這豈非是天上掉餡餅的好事?縱然不願議和,但也不妨答應下來,為緩兵之計也不錯。他簡直懷疑蕭嵐、韓寶的腦袋是不是被驢踢了,他完全想不到姚兕有什麼理由不答應下來。
他不由將目光轉向姚兕,卻見姚兕的眼中,閃過一絲兇光。劉延慶心中一驚,便聽姚兕語帶譏諷地笑道:「這可要多謝蕭籤書、韓晉公的美意了!不過……」他的臉色突然一變,厲聲道:「想來蕭、韓二公,尚不知道我大宋太皇太后、皇上早有聖諭?!爾等尚以為大宋國土,是爾輩說來便來,說走便走的麼?!」
「議和也罷,重訂盟約也罷,待我大宋將士到了幽州城下再說不遲!」他俯著身子,居高臨下的望著蕭與義,惡狠狠地說道:「原本兩國交兵,不斬來使。

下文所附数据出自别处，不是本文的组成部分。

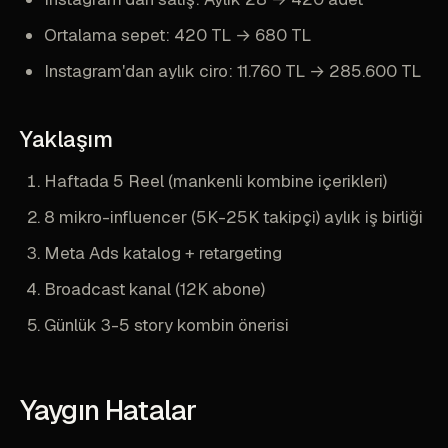
Ortalama sepet: 420 TL → 680 TL
Instagram'dan aylık ciro: 11.760 TL → 285.600 TL
Yaklaşım
Haftada 5 Reel (mankenli kombine içerikleri)
8 mikro-influencer (5K-25K takipçi) aylık iş birliği
Meta Ads katalog + retargeting
Broadcast kanal (12K abone)
Günlük 3-5 story kombin önerisi
Yaygın Hatalar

不過,看來要讓蕭、韓二公明白本朝的心意,著實不太容易,迫不得已,只好借君頭顱一用了!」
姚兕長相本就十分的兇悍,這時惡狠狠的盯著蕭與義,將蕭與義嚇得腿都軟了,嘴巴張合,半晌發不出聲來。
只聽姚兕站起身來,高聲喝道:「來人,將這廝剁了,扔下城去!」
「遵令!」田宗鎧大聲應道,幾個親兵衝進廳中,不由分說,抓住蕭與義,便拖了出去,過了好一會,才聽到從院中,發出蕭與義的尖聲慘叫。
劉延慶目瞪口呆的望著姚兕,只聽這中間一直不發一言的深州知州朝著姚兕抱了抱拳,問道:「太尉,這……卻是為何?如此,必然激怒遼人……」
一旁的深州通判也是一臉驚疑,附和道:「便是虛與委蛇也好,緩兵數日……」
姚兕轉過身去,看了二人一眼,苦笑道:「公等有所不知。」
「唔?」
「姚某若是應允了,卻不將此事上稟朝廷,那便私與敵國交通,日後只怕連公等亦脫不了干係。」
「那上稟朝廷便是了!」
「嘿嘿……」姚兕乾笑了兩聲,望著二人,半晌,才說道:「咱們真的甘心便這樣與遼人議和?!若將此事傳至朝中,二公以為朝廷果真能信守那不議和之詔?」
見二人盡皆默然,過了一會,姚兕又慨聲說道:「大丈夫要死便死,要我姚兕做王繼忠,深州再做澶淵,那卻是萬萬不能!」
深州城外。
蕭嵐、韓寶看著蕭與義的屍體,一段一段的從深州的東門外拋下來,二人的臉色皆是難看到了極點。
半晌,兩人默然對視了一眼,韓寶見蕭嵐輕輕咬牙點了點頭,心中的怒火,立時化做一聲怒吼,迸發出來:「屠了它!」
.其時河北產業,雖鐵、鉛、錫、銀等礦產,主要分佈於大名府防線一帶及以南地區,但紡織業則是遍佈整個河北路,素以精美著稱,而其中猶以定州刻絲、相州染色工藝最為著名。按,歷史上河北精絹產量之大,即令人咋舌,據學者推算,僅每年為內庫收藏之河北精絹,即不下一百萬匹。而以工藝精美來說,南方如兩浙之紡織業,此時尚不能與河北路相提並論。
.澶淵之盟時,王繼忠被俘,然後受遼人之意,致信宋真宗,提出議和。